Material for the task:
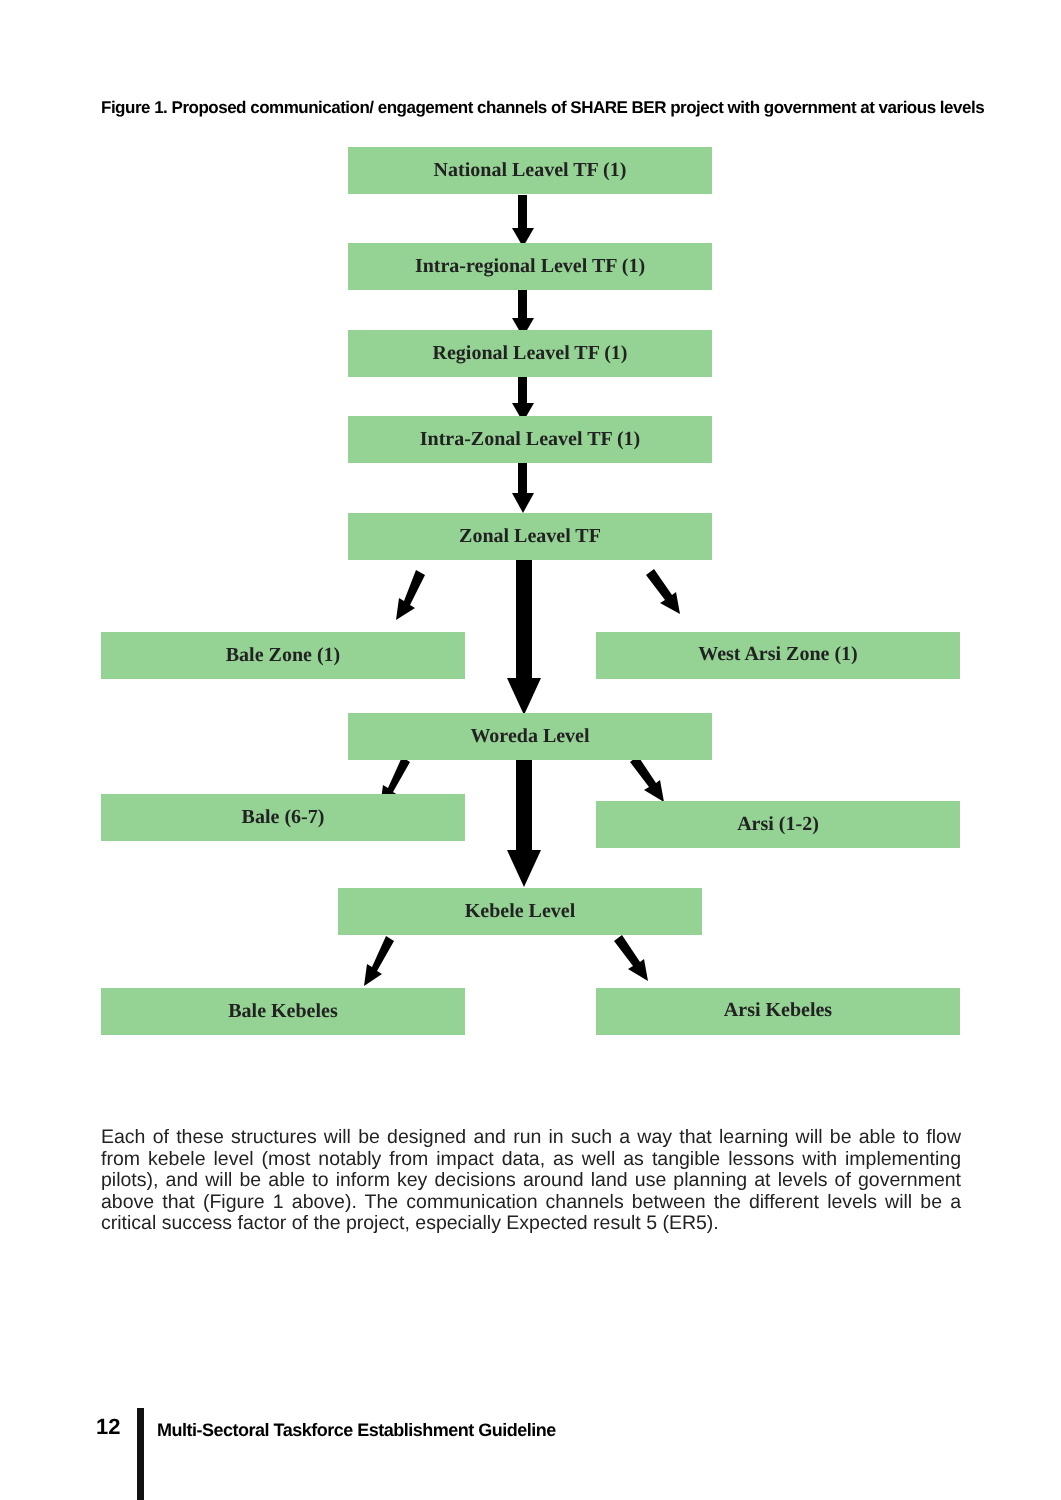Figure 1. Proposed communication/ engagement channels of SHARE BER project with government at various levels
National Leavel TF (1)
Intra-regional Level TF (1)
Regional Leavel TF (1)
Intra-Zonal Leavel TF (1)
Zonal Leavel TF
Bale Zone (1) West Arsi Zone (1)
Woreda Level
Bale (6-7) Arsi (1-2)
Kebele Level
Bale Kebeles Arsi Kebeles
Each of these structures will be designed and run in such a way that learning will be able to flow from kebele level (most notably from impact data, as well as tangible lessons with implementing pilots), and will be able to inform key decisions around land use planning at levels of government above that (Figure 1 above). The communication channels between the different levels will be a critical success factor of the project, especially Expected result 5 (ER5).
12
Multi-Sectoral Taskforce Establishment Guideline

Directions for this task:
Show all lines in the entries above where the string "Bale" appears.

Written answer:
Bale Zone (1) West Arsi Zone (1)
Bale (6-7) Arsi (1-2)
Bale Kebeles Arsi Kebeles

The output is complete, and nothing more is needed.